Exercise directions:
An exact transcription of the listing, without its images, is what the answer must contain.

====== Record excerpts

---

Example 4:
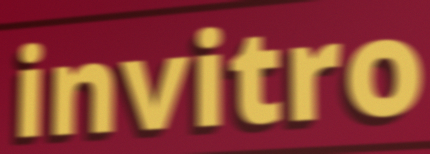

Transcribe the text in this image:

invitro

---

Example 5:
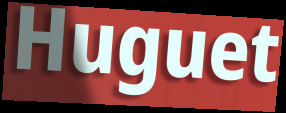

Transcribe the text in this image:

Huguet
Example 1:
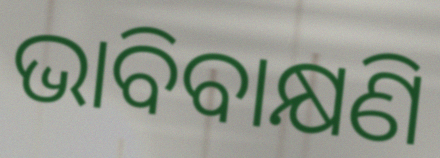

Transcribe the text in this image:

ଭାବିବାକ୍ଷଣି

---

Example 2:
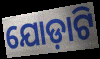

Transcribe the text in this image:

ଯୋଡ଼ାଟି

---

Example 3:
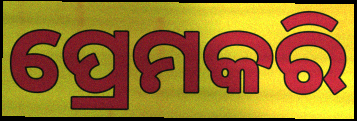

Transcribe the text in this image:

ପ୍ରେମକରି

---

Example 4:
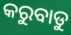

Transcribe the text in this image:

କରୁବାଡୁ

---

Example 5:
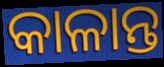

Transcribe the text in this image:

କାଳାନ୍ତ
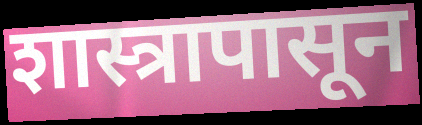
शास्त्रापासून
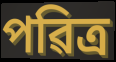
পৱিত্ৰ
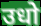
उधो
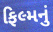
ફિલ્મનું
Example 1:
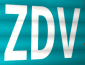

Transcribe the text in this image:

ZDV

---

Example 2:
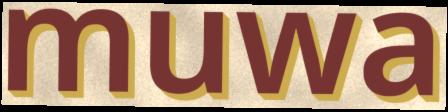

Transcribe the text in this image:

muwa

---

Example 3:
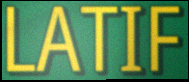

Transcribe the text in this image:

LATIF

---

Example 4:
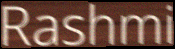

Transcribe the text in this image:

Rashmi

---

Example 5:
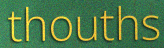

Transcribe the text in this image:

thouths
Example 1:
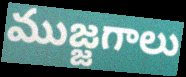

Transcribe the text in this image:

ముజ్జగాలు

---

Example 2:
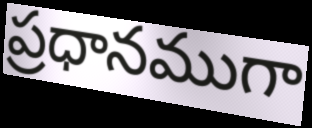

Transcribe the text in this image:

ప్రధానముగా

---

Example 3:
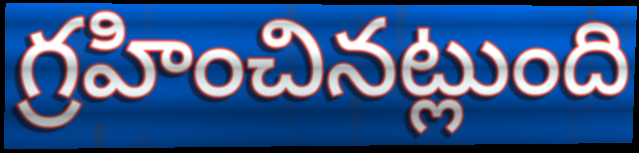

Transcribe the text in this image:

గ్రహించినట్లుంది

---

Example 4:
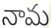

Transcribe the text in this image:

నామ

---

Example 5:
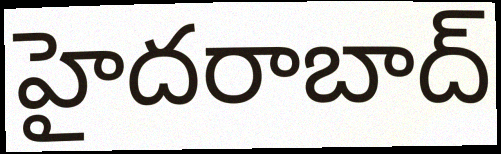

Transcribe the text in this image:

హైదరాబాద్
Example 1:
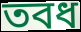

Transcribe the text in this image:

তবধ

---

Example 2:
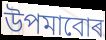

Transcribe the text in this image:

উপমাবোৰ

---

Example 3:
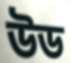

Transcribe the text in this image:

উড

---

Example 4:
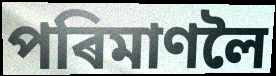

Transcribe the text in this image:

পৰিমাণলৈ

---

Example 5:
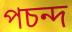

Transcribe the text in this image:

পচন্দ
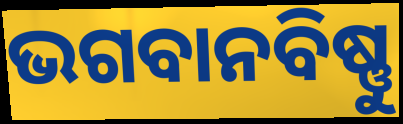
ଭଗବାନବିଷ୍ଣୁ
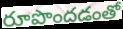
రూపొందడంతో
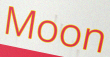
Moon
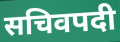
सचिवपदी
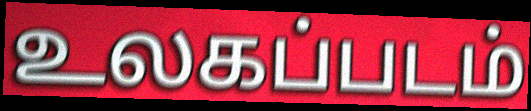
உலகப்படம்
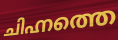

============

Exercise answer:
---

Example 4:

Transcribe the text in this image:

invitro

---

Example 5:

Transcribe the text in this image:

Huguet
Example 1:

Transcribe the text in this image:

ଭାବିବାକ୍ଷଣି

---

Example 2:

Transcribe the text in this image:

ଯୋଡ଼ାଟି

---

Example 3:

Transcribe the text in this image:

ପ୍ରେମକରି

---

Example 4:

Transcribe the text in this image:

କରୁବାଡୁ

---

Example 5:

Transcribe the text in this image:

କାଳାନ୍ତ
शास्त्रापासून
পৱিত্ৰ
उधो
ફિલ્મનું
Example 1:

Transcribe the text in this image:

ZDV

---

Example 2:

Transcribe the text in this image:

muwa

---

Example 3:

Transcribe the text in this image:

LATIF

---

Example 4:

Transcribe the text in this image:

Rashmi

---

Example 5:

Transcribe the text in this image:

thouths
Example 1:

Transcribe the text in this image:

ముజ్జగాలు

---

Example 2:

Transcribe the text in this image:

ప్రధానముగా

---

Example 3:

Transcribe the text in this image:

గ్రహించినట్లుంది

---

Example 4:

Transcribe the text in this image:

నామ

---

Example 5:

Transcribe the text in this image:

హైదరాబాద్
Example 1:

Transcribe the text in this image:

তবধ

---

Example 2:

Transcribe the text in this image:

উপমাবোৰ

---

Example 3:

Transcribe the text in this image:

উড

---

Example 4:

Transcribe the text in this image:

পৰিমাণলৈ

---

Example 5:

Transcribe the text in this image:

পচন্দ
ଭଗବାନବିଷ୍ଣୁ
రూపొందడంతో
Moon
सचिवपदी
உலகப்படம்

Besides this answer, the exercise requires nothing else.